In response to these concerns, the Chicago Mercantile Exchange (CME) increased the quality percentage to 60% for beef that's Choice or better starting with the October 2017 futures contracts and to 65% starting with October 2018 futures contracts.
CME also has revised its delivery process and expanded the time frame for making deliveries, which GAO said allows it to add locations where cattle can be delivered to satisfy a futures contract. According to CFTC, the change made delivery more accessible and improved the connection between the fed cattle and futures markets.
“CFTC officials said that they believe the changes have the potential to strengthen the performance of the futures market for fed cattle as a risk management and price discovery tool but will continue to monitor the effectiveness of the changes,” GAO said.
According to the report, P&SP carries out its oversight responsibilities through monitoring and investigations. While the price reporting group, housed within the Agricultural Marketing Service (AMS), collects extensive data on transactions between packers and feeders via livestock mandatory price reporting, as required by law, it does not regularly share these data with P&SP. As such, the data are not available for P&SP to use for regular monitoring activities to flag potential issues for investigation.
USDA officials told the GAO that P&SP officials may request and receive only specific portions of price reporting data based on individual investigations it has already decided to conduct. For example, P&SP was able to analyze price reporting data when it was investigating the 2015 price drop.
P&SP officials expressed to GAO that regular access to price reporting data would allow them to more routinely conduct analyses as part of their routine market monitoring activities.
“Specifically, the officials said that, going forward, price reporting data could be used to detect price outliers more quickly and help P&SP identify potential anticompetitive behavior; for example, where buyers might agree to take turns buying cattle at different times so as to avoid competing with one another,” GAO noted.
In response to the findings, GAO made two recommendations. The first recommendation was that USDA review the extent to which, under statute, the price reporting group can share daily transaction data with P&SP and that, if USDA determines that the statute does not permit such sharing and it is advisable, submit to Congress a proposal to allow such sharing.

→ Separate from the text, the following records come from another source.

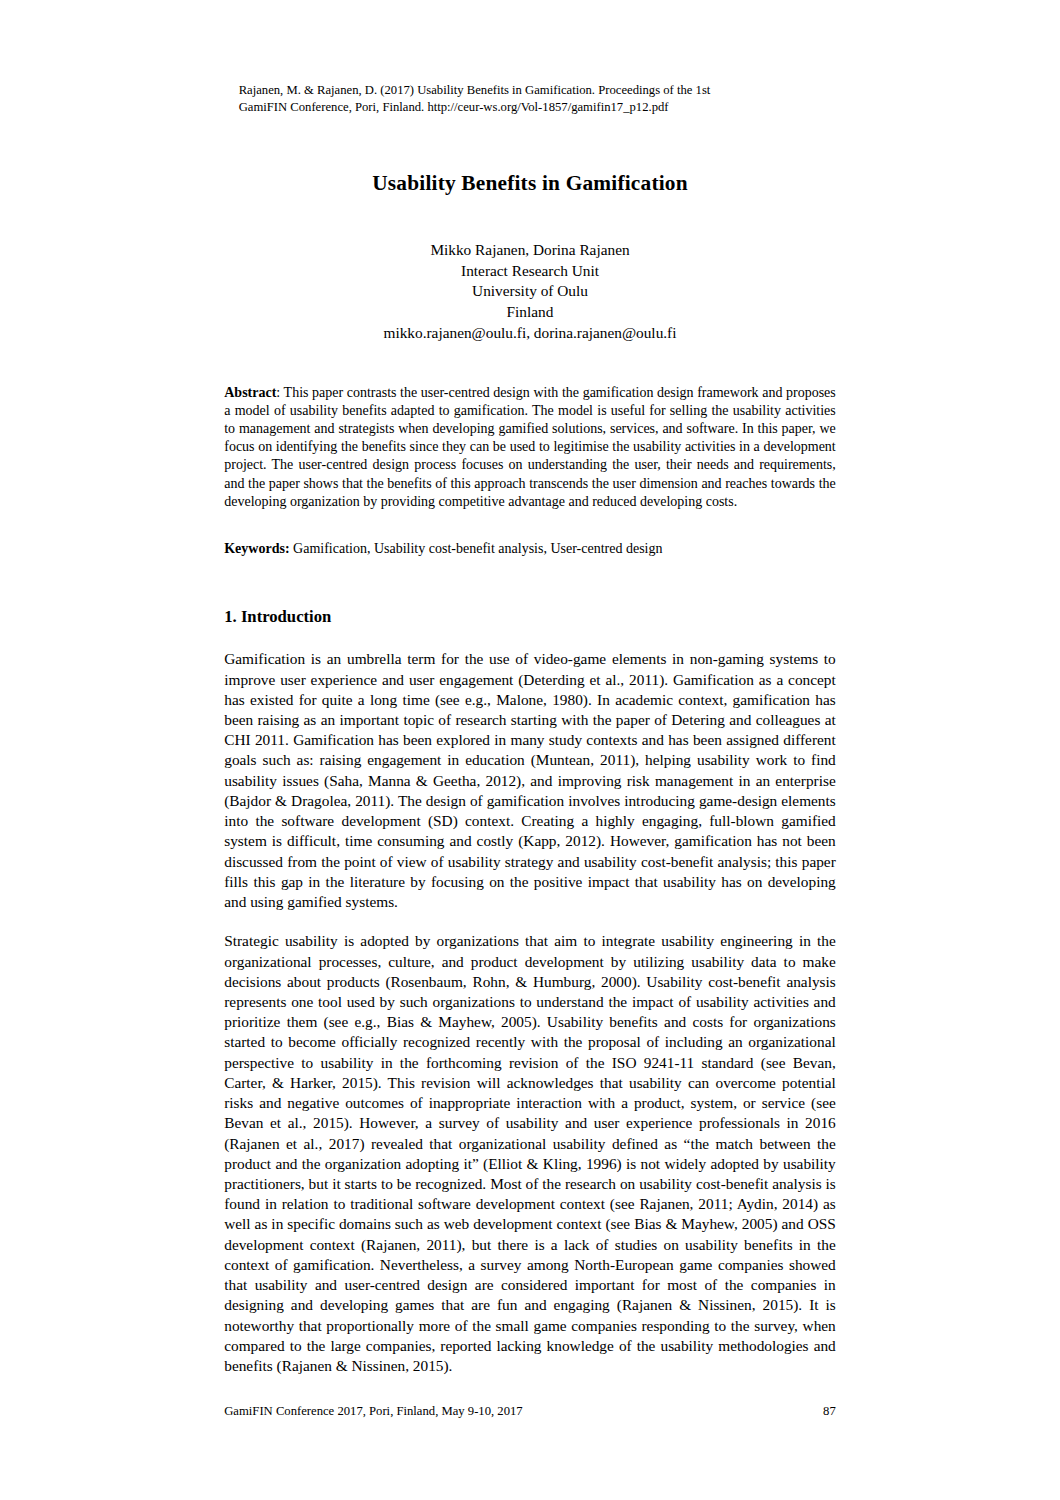Rajanen, M. & Rajanen, D. (2017) Usability Benefits in Gamification. Proceedings of the 1st
GamiFIN Conference, Pori, Finland. http://ceur-ws.org/Vol-1857/gamifin17_p12.pdf
Usability Benefits in Gamification
Mikko Rajanen, Dorina Rajanen
Interact Research Unit
University of Oulu
Finland
mikko.rajanen@oulu.fi, dorina.rajanen@oulu.fi
Abstract: This paper contrasts the user-centred design with the gamification design framework and proposes a model of usability benefits adapted to gamification. The model is useful for selling the usability activities to management and strategists when developing gamified solutions, services, and software. In this paper, we focus on identifying the benefits since they can be used to legitimise the usability activities in a development project. The user-centred design process focuses on understanding the user, their needs and requirements, and the paper shows that the benefits of this approach transcends the user dimension and reaches towards the developing organization by providing competitive advantage and reduced developing costs.
Keywords: Gamification, Usability cost-benefit analysis, User-centred design
1. Introduction
Gamification is an umbrella term for the use of video-game elements in non-gaming systems to improve user experience and user engagement (Deterding et al., 2011). Gamification as a concept has existed for quite a long time (see e.g., Malone, 1980). In academic context, gamification has been raising as an important topic of research starting with the paper of Detering and colleagues at CHI 2011. Gamification has been explored in many study contexts and has been assigned different goals such as: raising engagement in education (Muntean, 2011), helping usability work to find usability issues (Saha, Manna & Geetha, 2012), and improving risk management in an enterprise (Bajdor & Dragolea, 2011). The design of gamification involves introducing game-design elements into the software development (SD) context. Creating a highly engaging, full-blown gamified system is difficult, time consuming and costly (Kapp, 2012). However, gamification has not been discussed from the point of view of usability strategy and usability cost-benefit analysis; this paper fills this gap in the literature by focusing on the positive impact that usability has on developing and using gamified systems.
Strategic usability is adopted by organizations that aim to integrate usability engineering in the organizational processes, culture, and product development by utilizing usability data to make decisions about products (Rosenbaum, Rohn, & Humburg, 2000). Usability cost-benefit analysis represents one tool used by such organizations to understand the impact of usability activities and prioritize them (see e.g., Bias & Mayhew, 2005). Usability benefits and costs for organizations started to become officially recognized recently with the proposal of including an organizational perspective to usability in the forthcoming revision of the ISO 9241-11 standard (see Bevan, Carter, & Harker, 2015). This revision will acknowledges that usability can overcome potential risks and negative outcomes of inappropriate interaction with a product, system, or service (see Bevan et al., 2015). However, a survey of usability and user experience professionals in 2016 (Rajanen et al., 2017) revealed that organizational usability defined as “the match between the product and the organization adopting it” (Elliot & Kling, 1996) is not widely adopted by usability practitioners, but it starts to be recognized. Most of the research on usability cost-benefit analysis is found in relation to traditional software development context (see Rajanen, 2011; Aydin, 2014) as well as in specific domains such as web development context (see Bias & Mayhew, 2005) and OSS development context (Rajanen, 2011), but there is a lack of studies on usability benefits in the context of gamification. Nevertheless, a survey among North-European game companies showed that usability and user-centred design are considered important for most of the companies in designing and developing games that are fun and engaging (Rajanen & Nissinen, 2015). It is noteworthy that proportionally more of the small game companies responding to the survey, when compared to the large companies, reported lacking knowledge of the usability methodologies and benefits (Rajanen & Nissinen, 2015).
GamiFIN Conference 2017, Pori, Finland, May 9-10, 2017
87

GAO said USDA took action by reviewing the authority provided by the Livestock Mandatory Reporting Act of 1999 and determined that the act does not allow for data sharing for routine monitoring purposes. However, USDA told GAO that the agency believes considering a statutory amendment to allow for routine data sharing is not advisable due to the agency’s concerns about maintaining public trust in USDA’s administration of the Livestock Mandatory Reporting program.

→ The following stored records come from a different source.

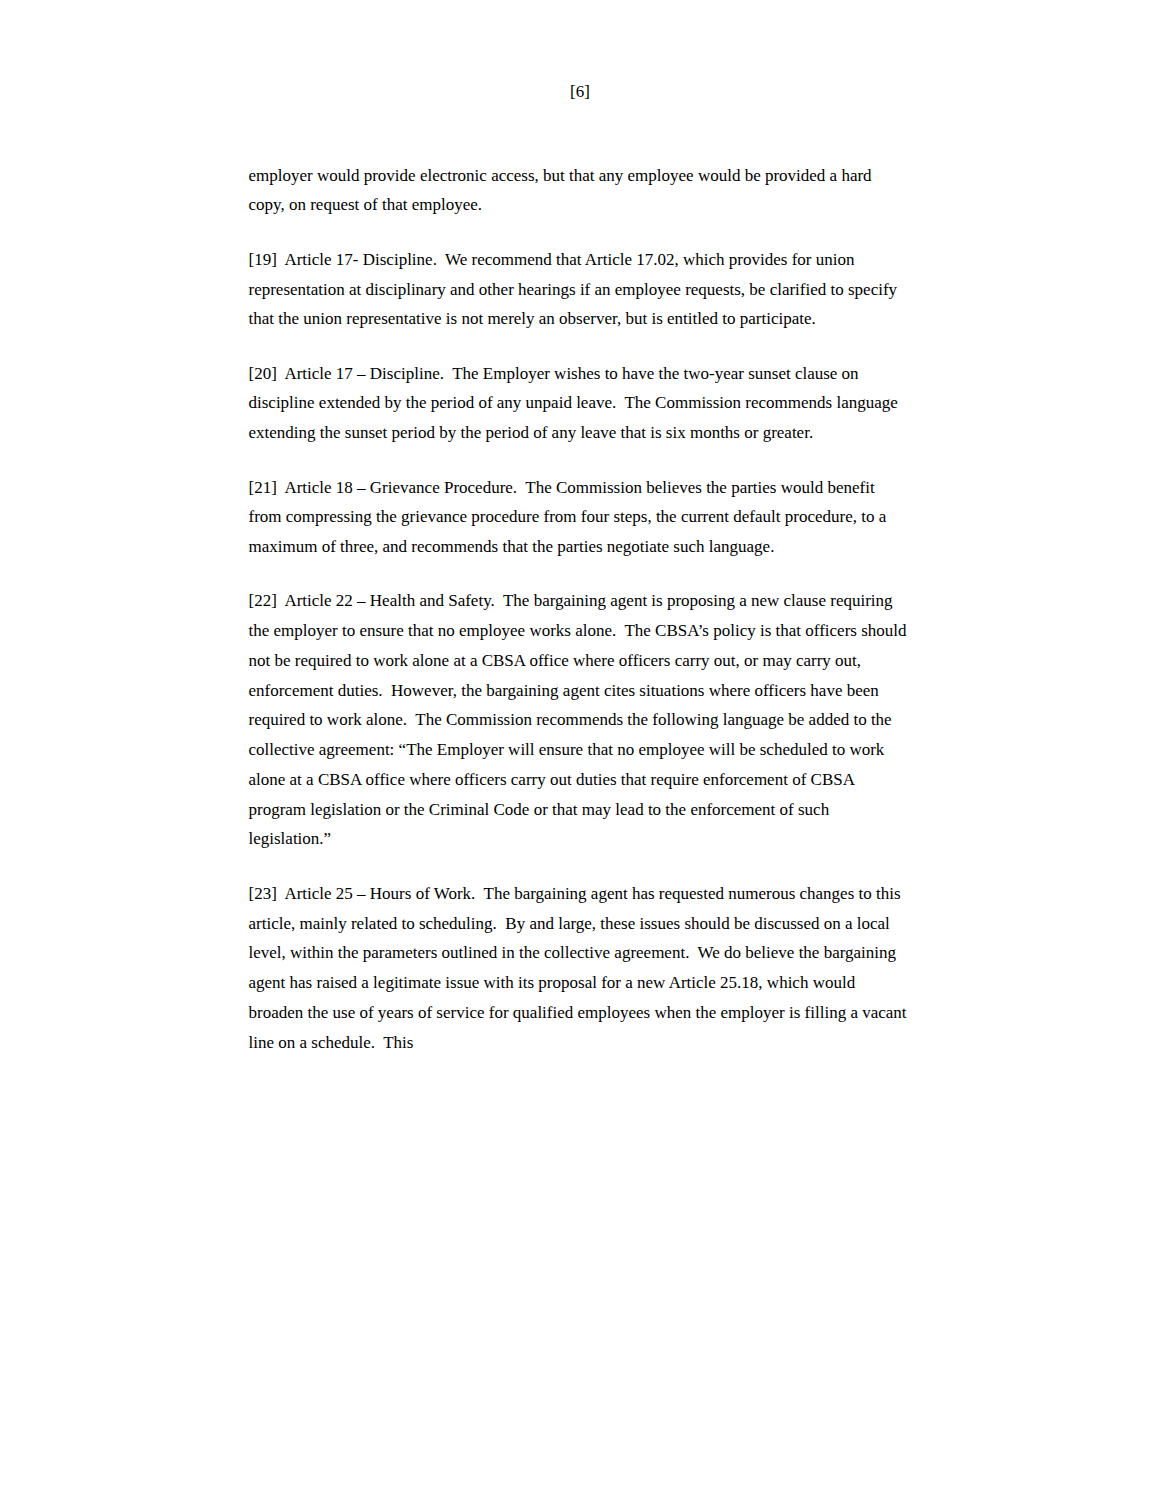[6]
employer would provide electronic access, but that any employee would be provided a hard copy, on request of that employee.
[19] Article 17- Discipline. We recommend that Article 17.02, which provides for union representation at disciplinary and other hearings if an employee requests, be clarified to specify that the union representative is not merely an observer, but is entitled to participate.
[20] Article 17 – Discipline. The Employer wishes to have the two-year sunset clause on discipline extended by the period of any unpaid leave. The Commission recommends language extending the sunset period by the period of any leave that is six months or greater.
[21] Article 18 – Grievance Procedure. The Commission believes the parties would benefit from compressing the grievance procedure from four steps, the current default procedure, to a maximum of three, and recommends that the parties negotiate such language.
[22] Article 22 – Health and Safety. The bargaining agent is proposing a new clause requiring the employer to ensure that no employee works alone. The CBSA’s policy is that officers should not be required to work alone at a CBSA office where officers carry out, or may carry out, enforcement duties. However, the bargaining agent cites situations where officers have been required to work alone. The Commission recommends the following language be added to the collective agreement: “The Employer will ensure that no employee will be scheduled to work alone at a CBSA office where officers carry out duties that require enforcement of CBSA program legislation or the Criminal Code or that may lead to the enforcement of such legislation.”
[23] Article 25 – Hours of Work. The bargaining agent has requested numerous changes to this article, mainly related to scheduling. By and large, these issues should be discussed on a local level, within the parameters outlined in the collective agreement. We do believe the bargaining agent has raised a legitimate issue with its proposal for a new Article 25.18, which would broaden the use of years of service for qualified employees when the employer is filling a vacant line on a schedule. This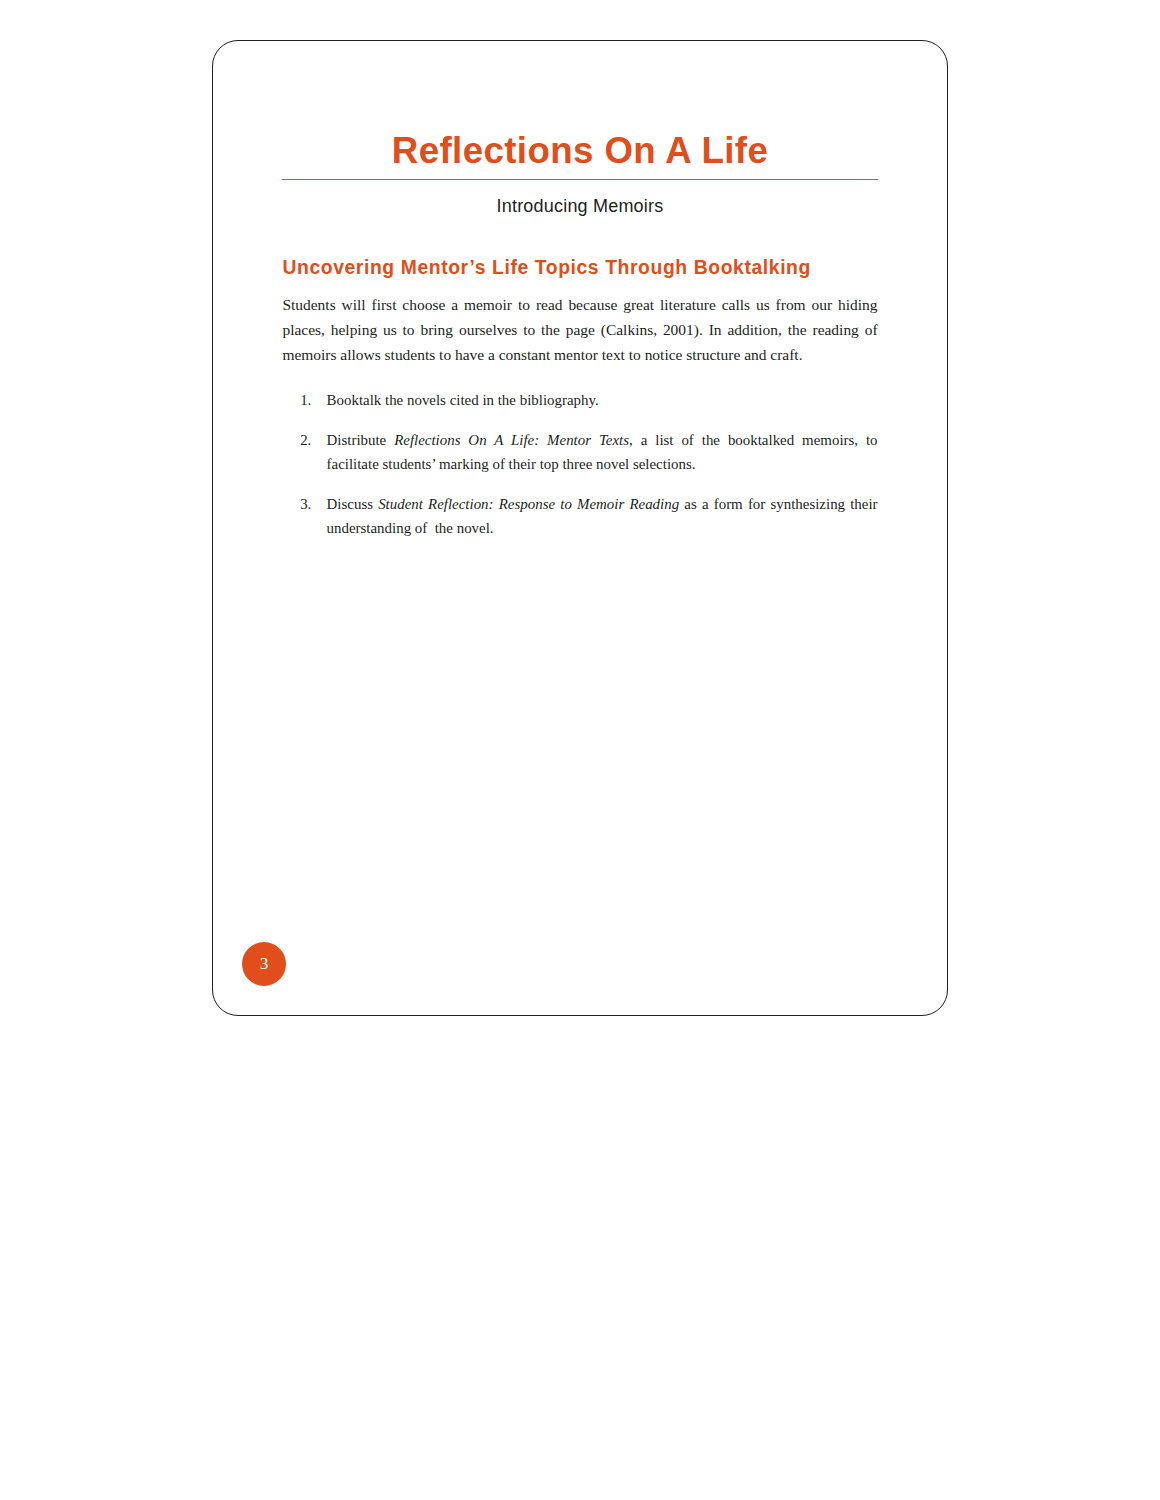Reflections On A Life
Introducing Memoirs
Uncovering Mentor’s Life Topics Through Booktalking
Students will first choose a memoir to read because great literature calls us from our hiding places, helping us to bring ourselves to the page (Calkins, 2001). In addition, the reading of memoirs allows students to have a constant mentor text to notice structure and craft.
Booktalk the novels cited in the bibliography.
Distribute Reflections On A Life: Mentor Texts, a list of the booktalked memoirs, to facilitate students’ marking of their top three novel selections.
Discuss Student Reflection: Response to Memoir Reading as a form for synthesizing their understanding of the novel.
3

The second recommendation was for the secretary of agriculture to direct the AMS administrator to ensure that P&SP routinely conducts in-depth analyses of the transaction data it collects. Such analyses could include, but not be limited to, examining competition levels in different areas of the country, GAO said.
“Concerning our second recommendation, USDA agreed that routine, in-depth analysis of packer transaction data would enhance USDA’s monitoring of the fed cattle market to ensure against discriminatory or anticompetitive practices. USDA stated that it plans to create a new competition branch in P&SP — now known as the Packers & Stockyards Division — that will be staffed by employees with economic expertise,” the report explained.
Further, USDA told GAO that the new branch will be responsible for reviewing the transaction data P&SP receives from packers and conducting in-depth analyses that would help the agency monitor changes in competition and prices over time to inform USDA decisions on where to direct its resources.